Seeing the forest and the trees is having the ability to view things from different lenses at different points in time when they are needed:
1. Situational appraisal and scenario analysis: Use a big picture perspective and engage your team in looking at the facts together and have a shared appreciation to determine a broad strategy. Develop a broad sense of vision and direction amidst the sea of competition. See the future through a telescope and build a navigational roadmap.
2. Use other people’s perspectives in visualising different scenarios that could affect the execution of your strategy: In this case you are not using your own lens but that of your Cross Functional Team (CFT). This gives a leader a chiastic perspective across the organisation. This helps the leaders anticipate barriers to execution.
3. Have a diagnostic mindset: Sometimes a leader needs to take a “deep-dive” into their own organisation to identify constraints to execution.

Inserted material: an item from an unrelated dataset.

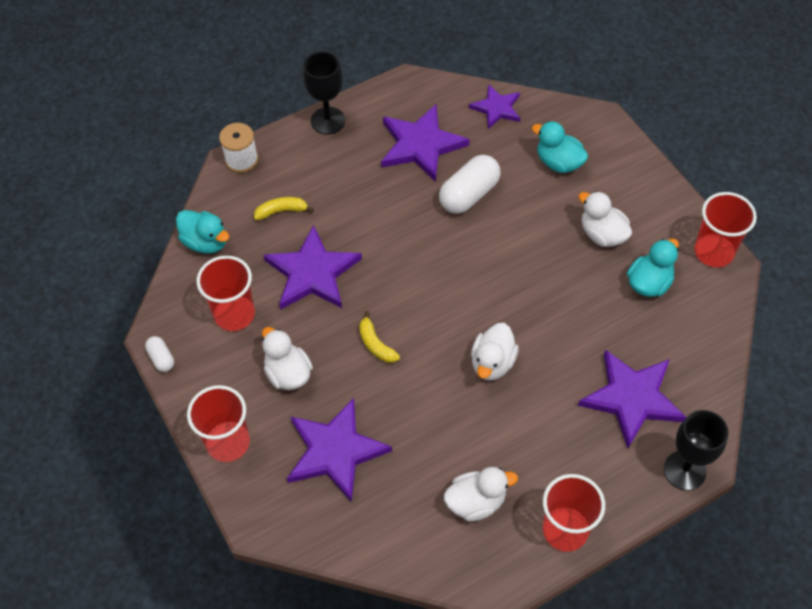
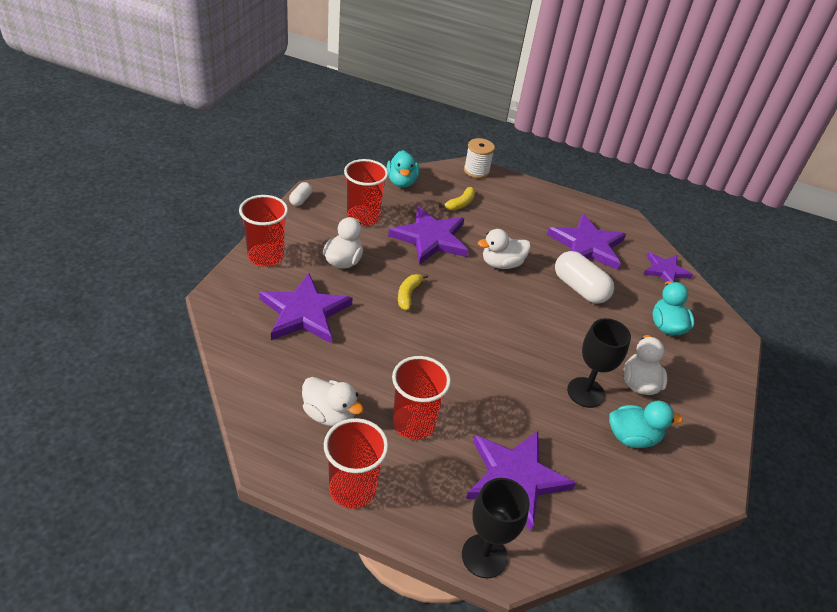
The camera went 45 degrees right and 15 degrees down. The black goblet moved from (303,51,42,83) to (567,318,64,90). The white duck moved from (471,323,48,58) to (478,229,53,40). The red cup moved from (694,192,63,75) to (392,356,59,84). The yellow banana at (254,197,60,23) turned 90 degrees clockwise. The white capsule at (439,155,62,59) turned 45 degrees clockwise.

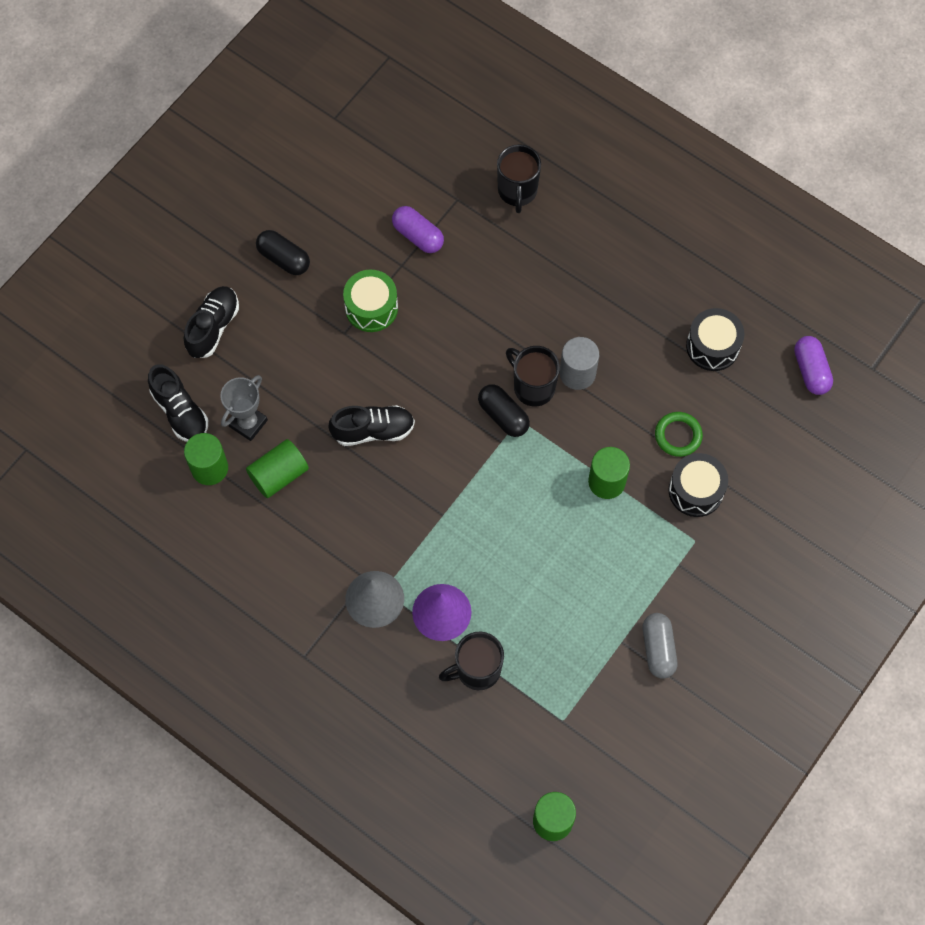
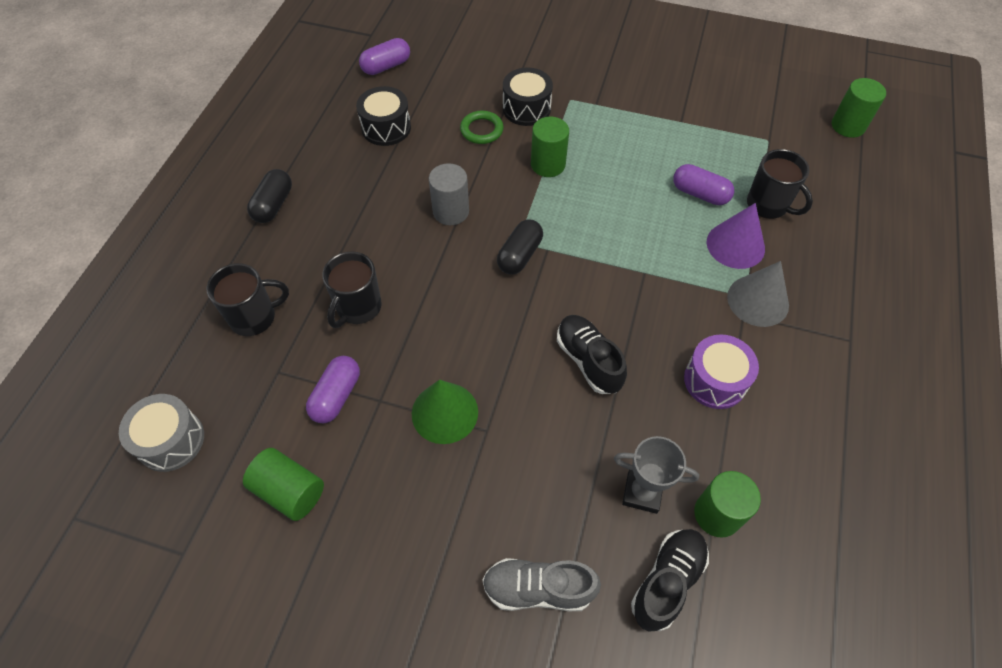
The camera went 110 degrees left and 10 degrees down. The grey capsule at (643,613,34,66) disappeared. The grey drum at (119,394,85,78) appeared. The purple capsule at (673,164,61,41) appeared. The purple drum at (684,334,75,75) appeared. The green cylinder moved from (246,439,63,59) to (243,448,81,73). The black capsule moved from (256,230,54,45) to (247,169,45,54). The black mug moved from (506,346,54,60) to (322,251,60,77). The green drum at (343,270,55,62) was replaced by the green cone at (412,380,66,64). The black shoe at (184,286,55,72) became the grey shoe at (483,558,118,53).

These constraints could be motivational or systemic. They could also be resource based.
At this point a leader needs to have a lens similar to a microscope to get to root causes of problems and deploy measures for corrective action.
4. Instrument flying: Have a dashboard for navigating the strategy. Build a system for measuring progress and milestones. Have the necessary indicators for strategic traction that measure finances, learning and growth, customer perspectives and internal processes. Use a balanced scorecard perspective.
The good news for the leader is that he does not have to be omnipotent to see the forest and the trees.
He needs only to have the right perspective at the right given time and if he chooses to specialise in certain aspects, then a true leader recognises the need for the other perspectives and gives way to empower others to formulate and execute strategy.
Gone are the days that one leader does all. Leadership in the Age of Execution as I wrote about earlier demands more collaboration and a broader cross-sectional perspective to make things work.
This demands a certain level of leadership from all of us and we cannot have a zero-sum perspective of power and influence.
Having a leadership vantage makes us realise that strategy goes beyond the self or the leader. And while it may take a visionary to cast direction, it takes a whole crew to navigate a ship to its destination especially in troubled waters. Use the right lenses and get the right perspective.